Comments

Steve Grisetti wrote on 8/31/2009, 5:24 AM
You should be able to add a short clip to the End Action for your button -- and an End Action link from that clip to your main video -- so that this short clip plays between the button and the main video.
darkframe wrote on 8/31/2009, 2:35 PM
Hi,

if I got you right you're looking for some kind of "click" sound as soon as a button is pressed, right? Well, there's no easy way on DVDs, I'm afraid. In all cases you've got to produce a video (!) with the click sound or whatever in it. The video may consist of a black background only of course. That clip could be called in the way as Steve suggested but you could as well add it to the beginning of your video before rendering for DVD (with the advantage of seemless playback).

Cheers

darkframe
A. Grandt wrote on 9/1/2009, 7:51 AM
Sounds to me that what is needed is menu page "Outro" action. You can define an intro sequence for a menu, why not an "Outro" sequence, for instance with a Click and fadeout. As far as I can tell you have to put this on every button, and I have yet been able to do it.

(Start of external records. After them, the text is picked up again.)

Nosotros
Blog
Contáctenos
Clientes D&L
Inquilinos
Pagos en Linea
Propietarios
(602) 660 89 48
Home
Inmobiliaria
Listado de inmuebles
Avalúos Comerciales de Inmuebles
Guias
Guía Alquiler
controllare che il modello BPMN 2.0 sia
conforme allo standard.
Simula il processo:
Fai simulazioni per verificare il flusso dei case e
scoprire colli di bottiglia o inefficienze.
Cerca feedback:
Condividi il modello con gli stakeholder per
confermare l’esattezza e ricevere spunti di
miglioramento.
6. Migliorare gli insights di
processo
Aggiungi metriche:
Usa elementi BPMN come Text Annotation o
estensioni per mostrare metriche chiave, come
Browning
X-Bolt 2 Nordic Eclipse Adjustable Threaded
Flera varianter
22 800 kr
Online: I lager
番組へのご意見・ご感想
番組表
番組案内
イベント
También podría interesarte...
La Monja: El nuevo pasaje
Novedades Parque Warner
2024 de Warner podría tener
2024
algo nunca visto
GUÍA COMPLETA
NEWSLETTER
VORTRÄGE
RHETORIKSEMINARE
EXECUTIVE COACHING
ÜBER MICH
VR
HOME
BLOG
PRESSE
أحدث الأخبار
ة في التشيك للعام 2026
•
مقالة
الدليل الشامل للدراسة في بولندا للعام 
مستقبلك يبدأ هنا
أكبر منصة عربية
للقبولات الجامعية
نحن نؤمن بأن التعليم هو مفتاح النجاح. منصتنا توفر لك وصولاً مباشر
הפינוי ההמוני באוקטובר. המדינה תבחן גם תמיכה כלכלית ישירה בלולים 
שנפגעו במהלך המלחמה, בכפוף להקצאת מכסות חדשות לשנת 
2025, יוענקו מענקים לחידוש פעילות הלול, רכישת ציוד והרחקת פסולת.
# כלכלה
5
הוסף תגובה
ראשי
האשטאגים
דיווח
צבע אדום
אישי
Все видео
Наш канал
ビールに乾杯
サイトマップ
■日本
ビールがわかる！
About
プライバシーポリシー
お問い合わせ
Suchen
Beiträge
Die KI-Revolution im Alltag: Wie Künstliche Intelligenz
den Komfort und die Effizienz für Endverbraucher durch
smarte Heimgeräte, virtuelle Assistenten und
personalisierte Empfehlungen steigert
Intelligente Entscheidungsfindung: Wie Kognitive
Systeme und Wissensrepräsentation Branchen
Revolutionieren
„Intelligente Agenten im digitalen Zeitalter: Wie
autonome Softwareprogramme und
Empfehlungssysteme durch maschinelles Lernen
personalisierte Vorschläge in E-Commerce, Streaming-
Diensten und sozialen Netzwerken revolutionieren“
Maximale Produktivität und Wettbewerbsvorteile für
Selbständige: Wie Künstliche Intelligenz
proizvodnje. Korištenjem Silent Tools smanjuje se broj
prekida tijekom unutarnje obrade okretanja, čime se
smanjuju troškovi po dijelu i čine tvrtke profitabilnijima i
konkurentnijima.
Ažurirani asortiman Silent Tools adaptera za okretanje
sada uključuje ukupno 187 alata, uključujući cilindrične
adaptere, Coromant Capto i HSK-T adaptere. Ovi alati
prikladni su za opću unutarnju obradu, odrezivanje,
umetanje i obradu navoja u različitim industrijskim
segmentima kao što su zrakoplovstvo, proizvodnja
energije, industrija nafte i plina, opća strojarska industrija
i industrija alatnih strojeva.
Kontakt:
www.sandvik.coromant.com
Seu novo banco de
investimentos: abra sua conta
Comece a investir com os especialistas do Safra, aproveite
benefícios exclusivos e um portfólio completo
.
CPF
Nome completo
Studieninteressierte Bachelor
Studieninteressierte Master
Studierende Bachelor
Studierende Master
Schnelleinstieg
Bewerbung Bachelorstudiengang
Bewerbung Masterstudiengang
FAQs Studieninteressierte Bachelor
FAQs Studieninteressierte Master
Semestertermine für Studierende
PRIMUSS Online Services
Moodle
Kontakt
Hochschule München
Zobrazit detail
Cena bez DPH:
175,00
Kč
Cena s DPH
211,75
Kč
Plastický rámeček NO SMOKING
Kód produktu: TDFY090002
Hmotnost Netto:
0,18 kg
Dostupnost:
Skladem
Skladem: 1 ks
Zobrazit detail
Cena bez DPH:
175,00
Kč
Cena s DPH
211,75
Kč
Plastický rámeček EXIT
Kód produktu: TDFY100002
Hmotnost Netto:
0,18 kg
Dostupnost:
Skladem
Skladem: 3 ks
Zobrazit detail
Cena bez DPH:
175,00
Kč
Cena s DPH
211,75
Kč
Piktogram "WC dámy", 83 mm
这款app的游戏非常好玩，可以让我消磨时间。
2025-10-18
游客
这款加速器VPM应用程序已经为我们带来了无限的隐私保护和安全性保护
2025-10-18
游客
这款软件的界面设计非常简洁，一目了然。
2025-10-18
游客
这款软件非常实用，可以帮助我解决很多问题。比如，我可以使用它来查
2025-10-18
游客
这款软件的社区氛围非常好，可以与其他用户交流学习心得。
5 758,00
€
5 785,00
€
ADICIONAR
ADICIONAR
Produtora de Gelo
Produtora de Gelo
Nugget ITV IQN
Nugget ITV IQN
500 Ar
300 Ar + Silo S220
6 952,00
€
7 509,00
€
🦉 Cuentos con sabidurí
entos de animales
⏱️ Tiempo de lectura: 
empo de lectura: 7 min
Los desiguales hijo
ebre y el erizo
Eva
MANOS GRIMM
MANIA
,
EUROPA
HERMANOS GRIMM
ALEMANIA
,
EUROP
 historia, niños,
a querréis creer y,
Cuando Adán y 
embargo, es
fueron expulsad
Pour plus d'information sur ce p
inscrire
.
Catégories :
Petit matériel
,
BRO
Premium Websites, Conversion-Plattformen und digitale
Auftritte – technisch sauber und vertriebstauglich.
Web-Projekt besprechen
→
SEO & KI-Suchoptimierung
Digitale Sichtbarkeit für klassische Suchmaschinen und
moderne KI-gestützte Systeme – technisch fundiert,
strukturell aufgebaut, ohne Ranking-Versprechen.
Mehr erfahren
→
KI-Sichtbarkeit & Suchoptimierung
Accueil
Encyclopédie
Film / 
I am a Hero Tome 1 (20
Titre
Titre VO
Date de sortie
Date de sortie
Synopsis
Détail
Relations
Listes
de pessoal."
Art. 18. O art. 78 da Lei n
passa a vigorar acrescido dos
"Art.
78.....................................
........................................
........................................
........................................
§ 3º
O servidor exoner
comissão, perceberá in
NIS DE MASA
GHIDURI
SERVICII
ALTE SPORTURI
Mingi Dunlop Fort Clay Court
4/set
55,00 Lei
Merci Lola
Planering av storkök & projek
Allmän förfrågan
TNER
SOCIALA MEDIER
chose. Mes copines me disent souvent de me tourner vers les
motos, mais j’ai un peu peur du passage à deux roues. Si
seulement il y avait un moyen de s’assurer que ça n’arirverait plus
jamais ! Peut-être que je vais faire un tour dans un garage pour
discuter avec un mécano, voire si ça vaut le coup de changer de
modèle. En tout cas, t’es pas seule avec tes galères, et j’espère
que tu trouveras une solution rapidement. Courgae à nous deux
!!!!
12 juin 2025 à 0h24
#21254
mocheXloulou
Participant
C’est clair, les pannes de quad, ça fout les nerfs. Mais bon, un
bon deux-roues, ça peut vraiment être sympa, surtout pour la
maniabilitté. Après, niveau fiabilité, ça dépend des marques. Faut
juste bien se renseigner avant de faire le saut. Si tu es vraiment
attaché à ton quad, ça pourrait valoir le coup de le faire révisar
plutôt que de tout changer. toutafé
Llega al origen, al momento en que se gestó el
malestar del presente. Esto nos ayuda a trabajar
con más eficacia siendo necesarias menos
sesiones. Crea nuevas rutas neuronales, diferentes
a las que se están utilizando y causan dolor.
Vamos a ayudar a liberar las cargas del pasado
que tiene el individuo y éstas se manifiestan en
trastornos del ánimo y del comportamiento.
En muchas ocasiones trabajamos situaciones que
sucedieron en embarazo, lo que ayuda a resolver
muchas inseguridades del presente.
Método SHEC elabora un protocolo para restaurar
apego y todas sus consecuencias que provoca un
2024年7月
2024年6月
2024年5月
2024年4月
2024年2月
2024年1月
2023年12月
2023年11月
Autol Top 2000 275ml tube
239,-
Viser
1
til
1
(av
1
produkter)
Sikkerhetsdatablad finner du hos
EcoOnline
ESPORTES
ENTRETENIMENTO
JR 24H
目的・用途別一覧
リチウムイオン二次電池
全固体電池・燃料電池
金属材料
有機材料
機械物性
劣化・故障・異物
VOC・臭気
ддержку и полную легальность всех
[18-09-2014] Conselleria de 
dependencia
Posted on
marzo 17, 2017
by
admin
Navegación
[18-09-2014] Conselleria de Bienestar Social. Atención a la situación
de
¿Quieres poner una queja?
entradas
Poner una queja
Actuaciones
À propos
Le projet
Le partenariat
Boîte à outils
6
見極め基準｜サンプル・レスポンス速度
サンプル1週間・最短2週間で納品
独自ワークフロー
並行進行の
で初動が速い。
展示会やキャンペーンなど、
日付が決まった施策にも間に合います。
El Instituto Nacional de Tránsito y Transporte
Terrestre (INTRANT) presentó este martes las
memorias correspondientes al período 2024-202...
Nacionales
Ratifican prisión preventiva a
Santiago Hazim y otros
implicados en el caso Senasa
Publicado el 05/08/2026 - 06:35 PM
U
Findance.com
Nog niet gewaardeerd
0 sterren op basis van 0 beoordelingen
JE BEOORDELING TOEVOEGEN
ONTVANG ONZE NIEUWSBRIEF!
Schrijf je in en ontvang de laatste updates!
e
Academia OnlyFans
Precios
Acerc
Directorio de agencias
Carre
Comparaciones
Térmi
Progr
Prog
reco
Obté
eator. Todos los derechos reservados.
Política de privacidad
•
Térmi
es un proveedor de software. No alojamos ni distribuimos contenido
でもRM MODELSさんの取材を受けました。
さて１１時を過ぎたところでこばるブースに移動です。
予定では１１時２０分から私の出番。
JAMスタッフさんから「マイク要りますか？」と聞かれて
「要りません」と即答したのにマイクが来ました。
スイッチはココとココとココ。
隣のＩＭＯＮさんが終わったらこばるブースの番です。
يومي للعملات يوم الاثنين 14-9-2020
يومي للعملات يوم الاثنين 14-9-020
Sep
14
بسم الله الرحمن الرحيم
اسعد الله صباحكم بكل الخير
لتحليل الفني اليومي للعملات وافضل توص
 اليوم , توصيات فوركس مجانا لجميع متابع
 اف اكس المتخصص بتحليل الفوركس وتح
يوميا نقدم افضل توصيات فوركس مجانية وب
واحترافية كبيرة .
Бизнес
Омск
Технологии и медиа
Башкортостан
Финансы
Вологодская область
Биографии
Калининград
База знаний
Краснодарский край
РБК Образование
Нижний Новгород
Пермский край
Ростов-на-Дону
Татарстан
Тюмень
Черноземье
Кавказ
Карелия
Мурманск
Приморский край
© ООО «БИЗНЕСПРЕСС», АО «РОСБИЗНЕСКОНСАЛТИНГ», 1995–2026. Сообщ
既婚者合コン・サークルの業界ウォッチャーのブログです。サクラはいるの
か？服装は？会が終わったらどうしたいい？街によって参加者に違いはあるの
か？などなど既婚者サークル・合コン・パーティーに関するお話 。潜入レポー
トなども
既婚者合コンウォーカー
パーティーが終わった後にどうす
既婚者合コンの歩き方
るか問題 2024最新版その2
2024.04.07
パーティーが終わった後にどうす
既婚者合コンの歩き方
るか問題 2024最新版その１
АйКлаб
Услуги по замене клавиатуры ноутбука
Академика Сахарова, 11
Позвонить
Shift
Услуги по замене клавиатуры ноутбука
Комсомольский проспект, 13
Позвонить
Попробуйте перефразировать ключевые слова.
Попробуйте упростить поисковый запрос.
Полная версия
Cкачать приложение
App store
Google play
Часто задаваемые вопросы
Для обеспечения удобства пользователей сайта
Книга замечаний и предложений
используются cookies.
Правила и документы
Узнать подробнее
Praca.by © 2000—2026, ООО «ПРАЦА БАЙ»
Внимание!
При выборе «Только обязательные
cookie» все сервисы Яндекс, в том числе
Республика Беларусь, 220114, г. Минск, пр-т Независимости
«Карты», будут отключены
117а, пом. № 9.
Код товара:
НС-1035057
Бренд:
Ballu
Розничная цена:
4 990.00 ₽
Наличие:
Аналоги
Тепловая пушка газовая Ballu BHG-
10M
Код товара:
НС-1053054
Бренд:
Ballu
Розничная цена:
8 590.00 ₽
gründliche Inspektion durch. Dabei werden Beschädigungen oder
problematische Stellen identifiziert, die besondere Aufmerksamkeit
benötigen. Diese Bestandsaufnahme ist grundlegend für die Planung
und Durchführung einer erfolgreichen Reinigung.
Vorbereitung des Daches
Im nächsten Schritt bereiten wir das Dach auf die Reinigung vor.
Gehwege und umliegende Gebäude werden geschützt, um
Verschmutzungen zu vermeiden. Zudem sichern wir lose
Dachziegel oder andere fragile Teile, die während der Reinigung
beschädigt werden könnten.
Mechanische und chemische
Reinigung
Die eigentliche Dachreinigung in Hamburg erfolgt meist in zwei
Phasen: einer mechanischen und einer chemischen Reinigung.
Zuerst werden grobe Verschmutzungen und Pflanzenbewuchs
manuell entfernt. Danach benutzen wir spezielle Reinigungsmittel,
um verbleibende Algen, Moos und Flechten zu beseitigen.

I've done it often in DVDAuthor, where you program your entire DVD by hand in XML, and it's relatively easy there. Set a variable, call the outro, and have to outro use the variable in it's jump table after having played the sequence.

In DVDArchitect; Not so easy, from what I've tried so far, then again, I haven't tries as hard as I probably should, yet.
A. Grandt wrote on 9/8/2009, 2:10 AM
I have solved my own problem, and maybe came across one possible, if not very elegant, solution to Evans.

I distilled a few things into a 'DVD Test' that may be of use, it has:
Start up video
Menu fade-in and out
Inter-menu cross fade
Audio on button click (Click is on the menu fade-out)
Run-Once video on first title play.

[url=http://www.grandt.com/tempdata/DVDTest_fade_and_runonce.zip]

The project files must reside in C:\work\DVDTest_fade_and_runonce unless you want to replace the elements :)

I hope this helps, and if you have improvements to these very crude approaches, please feel free to reply.